---------- Information supplied ----------

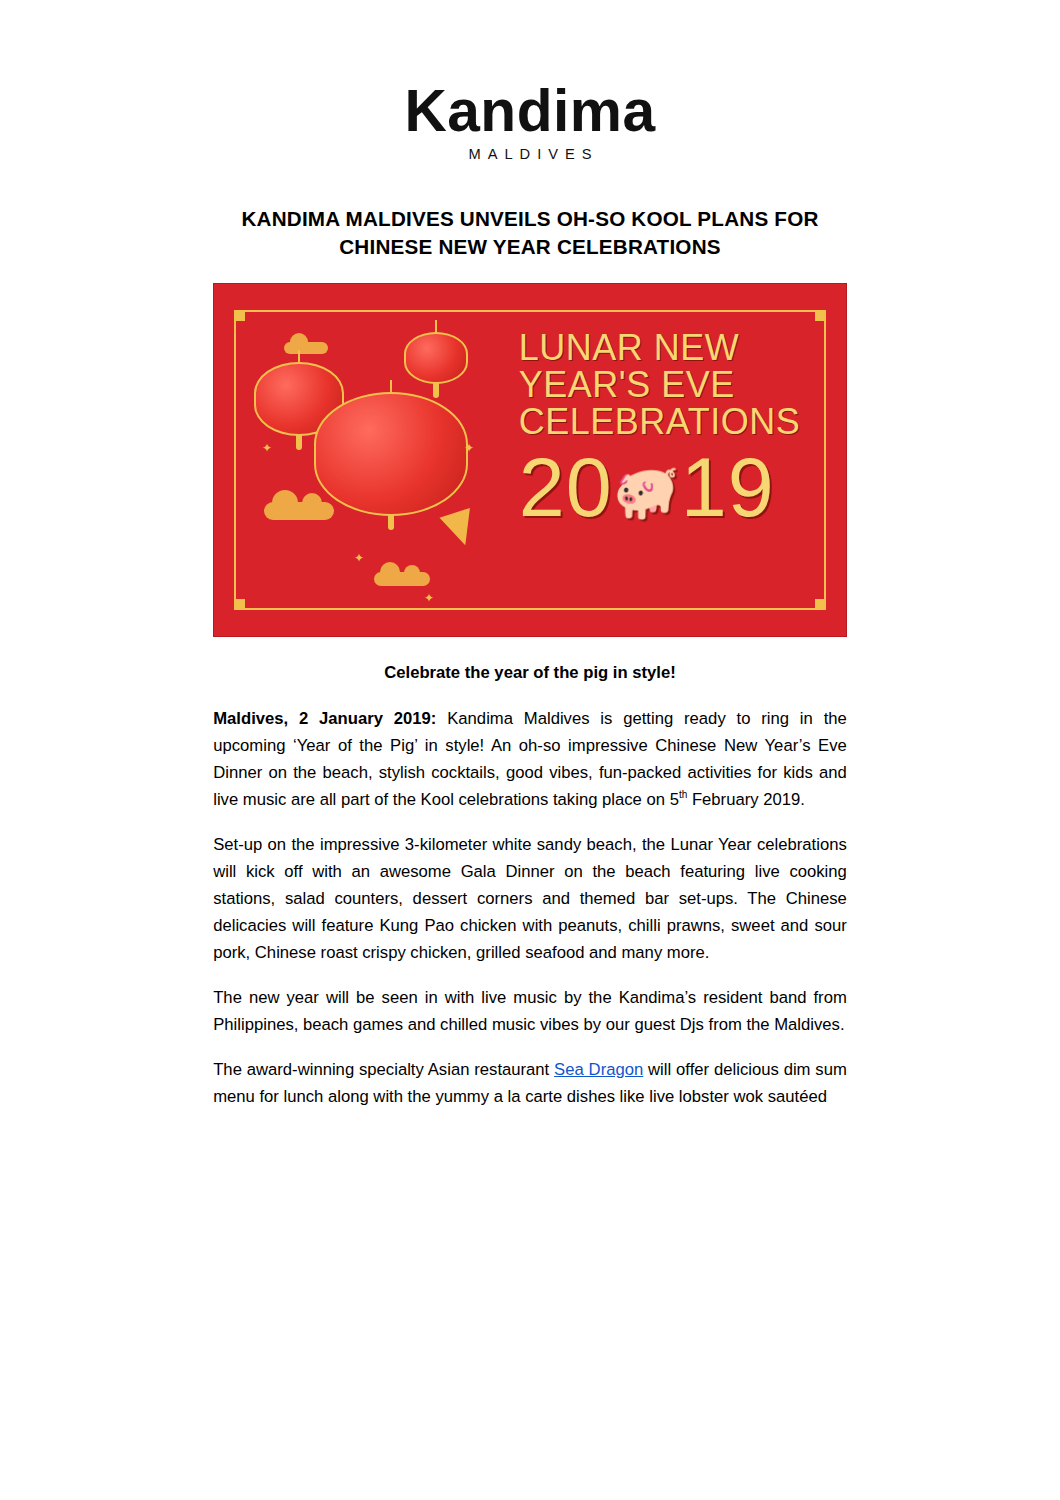Kandima
MALDIVES
KANDIMA MALDIVES UNVEILS OH-SO KOOL PLANS FOR
CHINESE NEW YEAR CELEBRATIONS
✦
✦
✦
✦
LUNAR NEW
YEAR'S EVE
CELEBRATIONS
20🐖19
Celebrate the year of the pig in style!
Maldives, 2 January 2019: Kandima Maldives is getting ready to ring in the upcoming ‘Year of the Pig’ in style! An oh-so impressive Chinese New Year’s Eve Dinner on the beach, stylish cocktails, good vibes, fun-packed activities for kids and live music are all part of the Kool celebrations taking place on 5th February 2019.
Set-up on the impressive 3-kilometer white sandy beach, the Lunar Year celebrations will kick off with an awesome Gala Dinner on the beach featuring live cooking stations, salad counters, dessert corners and themed bar set-ups. The Chinese delicacies will feature Kung Pao chicken with peanuts, chilli prawns, sweet and sour pork, Chinese roast crispy chicken, grilled seafood and many more.
The new year will be seen in with live music by the Kandima’s resident band from Philippines, beach games and chilled music vibes by our guest Djs from the Maldives.
The award-winning specialty Asian restaurant Sea Dragon will offer delicious dim sum menu for lunch along with the yummy a la carte dishes like live lobster wok sautéed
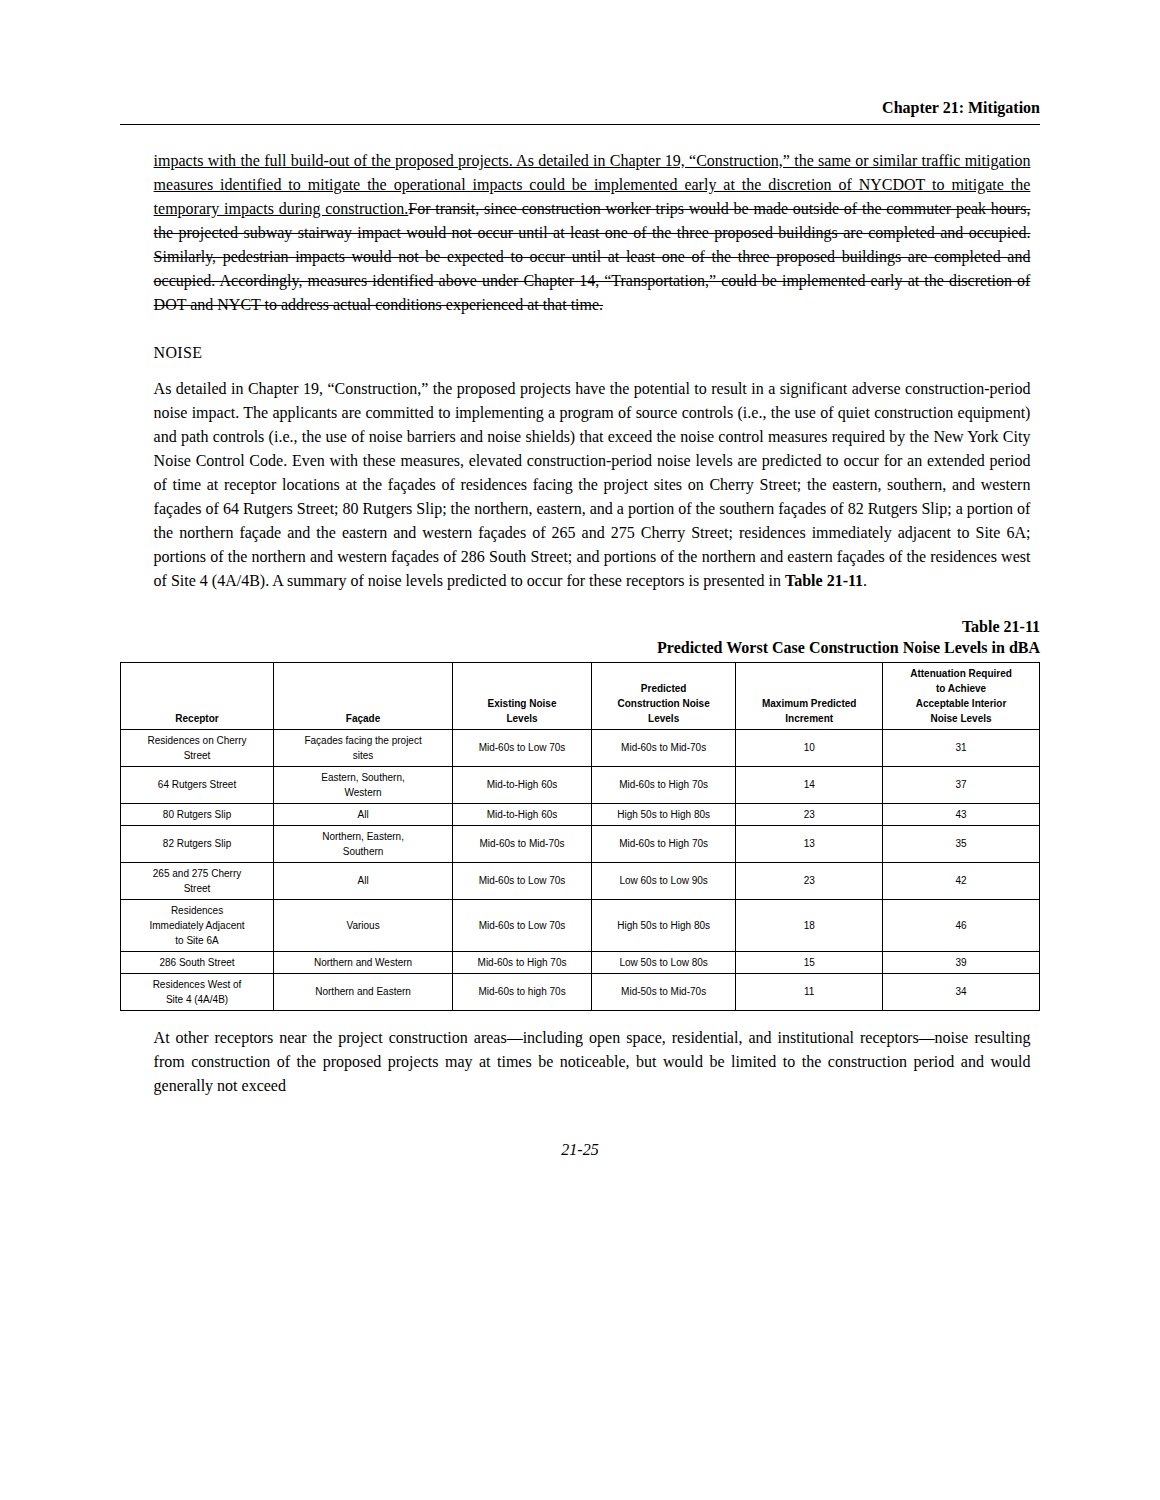Chapter 21: Mitigation
impacts with the full build-out of the proposed projects. As detailed in Chapter 19, “Construction,” the same or similar traffic mitigation measures identified to mitigate the operational impacts could be implemented early at the discretion of NYCDOT to mitigate the temporary impacts during construction.For transit, since construction worker trips would be made outside of the commuter peak hours, the projected subway stairway impact would not occur until at least one of the three proposed buildings are completed and occupied. Similarly, pedestrian impacts would not be expected to occur until at least one of the three proposed buildings are completed and occupied. Accordingly, measures identified above under Chapter 14, “Transportation,” could be implemented early at the discretion of DOT and NYCT to address actual conditions experienced at that time.
NOISE
As detailed in Chapter 19, “Construction,” the proposed projects have the potential to result in a significant adverse construction-period noise impact. The applicants are committed to implementing a program of source controls (i.e., the use of quiet construction equipment) and path controls (i.e., the use of noise barriers and noise shields) that exceed the noise control measures required by the New York City Noise Control Code. Even with these measures, elevated construction-period noise levels are predicted to occur for an extended period of time at receptor locations at the façades of residences facing the project sites on Cherry Street; the eastern, southern, and western façades of 64 Rutgers Street; 80 Rutgers Slip; the northern, eastern, and a portion of the southern façades of 82 Rutgers Slip; a portion of the northern façade and the eastern and western façades of 265 and 275 Cherry Street; residences immediately adjacent to Site 6A; portions of the northern and western façades of 286 South Street; and portions of the northern and eastern façades of the residences west of Site 4 (4A/4B). A summary of noise levels predicted to occur for these receptors is presented in Table 21-11.
Table 21-11
Predicted Worst Case Construction Noise Levels in dBA
| Receptor | Façade | Existing Noise Levels | Predicted Construction Noise Levels | Maximum Predicted Increment | Attenuation Required to Achieve Acceptable Interior Noise Levels |
| --- | --- | --- | --- | --- | --- |
| Residences on Cherry Street | Façades facing the project sites | Mid-60s to Low 70s | Mid-60s to Mid-70s | 10 | 31 |
| 64 Rutgers Street | Eastern, Southern, Western | Mid-to-High 60s | Mid-60s to High 70s | 14 | 37 |
| 80 Rutgers Slip | All | Mid-to-High 60s | High 50s to High 80s | 23 | 43 |
| 82 Rutgers Slip | Northern, Eastern, Southern | Mid-60s to Mid-70s | Mid-60s to High 70s | 13 | 35 |
| 265 and 275 Cherry Street | All | Mid-60s to Low 70s | Low 60s to Low 90s | 23 | 42 |
| Residences Immediately Adjacent to Site 6A | Various | Mid-60s to Low 70s | High 50s to High 80s | 18 | 46 |
| 286 South Street | Northern and Western | Mid-60s to High 70s | Low 50s to Low 80s | 15 | 39 |
| Residences West of Site 4 (4A/4B) | Northern and Eastern | Mid-60s to high 70s | Mid-50s to Mid-70s | 11 | 34 |
At other receptors near the project construction areas—including open space, residential, and institutional receptors—noise resulting from construction of the proposed projects may at times be noticeable, but would be limited to the construction period and would generally not exceed
21-25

----------

| Your objective |
With the line holding "Set-up on the" as the first and the line holding "The new year" as the last, please transcribe exactly the lines of the material above in that range and nothing else.

| Exercise answer |
Set-up on the impressive 3-kilometer white sandy beach, the Lunar Year celebrations will kick off with an awesome Gala Dinner on the beach featuring live cooking stations, salad counters, dessert corners and themed bar set-ups. The Chinese delicacies will feature Kung Pao chicken with peanuts, chilli prawns, sweet and sour pork, Chinese roast crispy chicken, grilled seafood and many more.
The new year will be seen in with live music by the Kandima’s resident band from Philippines, beach games and chilled music vibes by our guest Djs from the Maldives.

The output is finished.